The Technology of Tracking


No, not the Verichip and its “the end times are here” fan club.

Just plain old tracking of who’s doing what on the internet. The Christian Science Monitor recently published a non-techical article on the difficulties of accurately tracking how many people visit their Web site. “People” is the operative word here — the beauty of the Web from a tracking perspective is that you’ve got very precise record of how the machines involved are interacting; knowing something about the people attached to those machines is something else entirely.

With didtheyreadit’s recent, brief moment of email tracking infamy, a million and one discussions of how one might track RSS feed usage (including FeedBurner’s excellent update to their tracking reports), and — of course — MarketingSherpa’s belated realization that email open and clickthrough reporting may not be all that they’re cracked up to be, a couple of things seem to be happening.
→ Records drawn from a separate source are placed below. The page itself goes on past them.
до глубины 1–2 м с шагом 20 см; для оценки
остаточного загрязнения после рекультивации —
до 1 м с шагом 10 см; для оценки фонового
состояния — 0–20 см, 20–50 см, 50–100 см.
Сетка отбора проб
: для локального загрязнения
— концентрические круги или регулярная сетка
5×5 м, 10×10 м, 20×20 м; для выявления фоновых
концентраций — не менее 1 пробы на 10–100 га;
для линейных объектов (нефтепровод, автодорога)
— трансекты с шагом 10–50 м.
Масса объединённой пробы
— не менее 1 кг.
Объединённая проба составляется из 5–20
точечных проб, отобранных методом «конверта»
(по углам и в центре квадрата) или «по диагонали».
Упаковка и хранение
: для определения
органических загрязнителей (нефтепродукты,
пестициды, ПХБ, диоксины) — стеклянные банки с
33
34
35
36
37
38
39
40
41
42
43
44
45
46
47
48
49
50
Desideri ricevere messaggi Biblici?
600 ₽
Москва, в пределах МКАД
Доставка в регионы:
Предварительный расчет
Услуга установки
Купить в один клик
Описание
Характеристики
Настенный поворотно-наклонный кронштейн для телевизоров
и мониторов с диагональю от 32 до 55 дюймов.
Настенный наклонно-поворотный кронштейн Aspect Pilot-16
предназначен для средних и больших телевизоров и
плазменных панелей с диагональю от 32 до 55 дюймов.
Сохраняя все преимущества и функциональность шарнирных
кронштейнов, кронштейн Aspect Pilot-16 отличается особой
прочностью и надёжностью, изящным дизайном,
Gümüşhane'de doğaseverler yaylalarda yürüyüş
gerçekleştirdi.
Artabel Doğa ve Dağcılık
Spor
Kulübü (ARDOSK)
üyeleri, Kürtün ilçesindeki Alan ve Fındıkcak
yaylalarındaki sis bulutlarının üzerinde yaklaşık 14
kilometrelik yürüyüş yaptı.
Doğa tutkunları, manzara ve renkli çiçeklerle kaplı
Companies are starting to pay attention to online operations again, and asking the right sort of questions: who is coming to my site/getting my emails/reading my RSS feed? What are those people doing when they access the content I’m putting out there?
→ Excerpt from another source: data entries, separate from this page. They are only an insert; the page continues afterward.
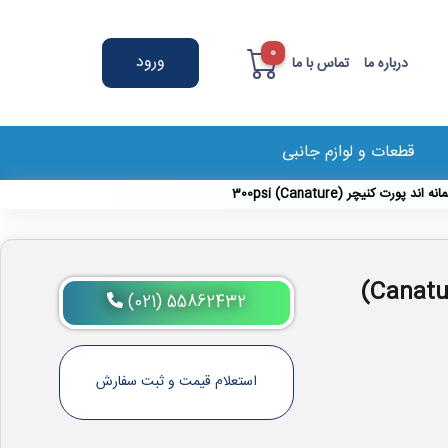
0
ورود
درباره ما
تماس با ما
قطعات و لوازم جانبی
پرشروسل 8 اینچ هفت المانه اند پورت کنیچر (Canature)
(021) 55862432
استعلام قیمت و ثبت سفارش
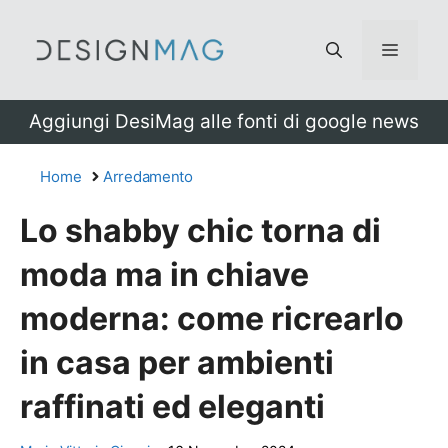
Vai
al
Menu
contenuto
Aggiungi DesiMag alle fonti di google news
Home
Arredamento
Lo shabby chic torna di
moda ma in chiave
moderna: come ricrearlo
in casa per ambienti
raffinati ed eleganti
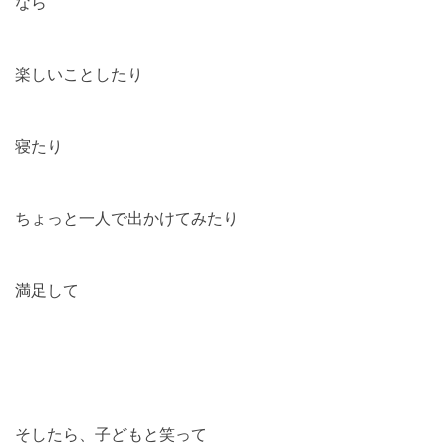
なら
楽しいことしたり
寝たり
ちょっと一人で出かけてみたり
満足して
そしたら、子どもと笑って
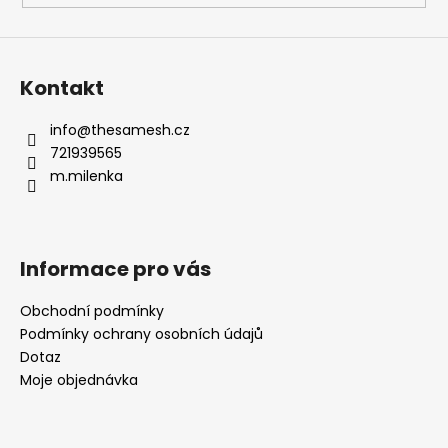
Kontakt
info
@
thesamesh.cz
721939565
m.milenka
Informace pro vás
Obchodní podmínky
Podmínky ochrany osobních údajů
Dotaz
Moje objednávka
Companies are realizing that this tracking is a lot harder than it seems. While DoubleClick, 24/7, and a host of smaller companies offer tools (some better, some worse) to track and analyze Web traffic and email activity , relatively few organizations have the money to spend on those sorts of tools. Even fewer have any idea of what to do with the data once they have it.

We’re mostly moved past using the httpd access_log for purposes that nature never intended, but even when tracking tools are using more user-focused metrics, we often don’t know what those metrics are, nor what assumptions they’re making. Becuase there are machines involved in every step of online business, we often opt for the comforting illusion that we therefore have volumes of bulletproof data about users and their actions, when that’s just not the case.

Users are (for the moment) not hardwired into their computers, and it’s the computers that we have data on, not the users. We can extrapolate from machine to user pretty well, but it’s essential that we understand the assumptions that we’re making and the attendant limitations.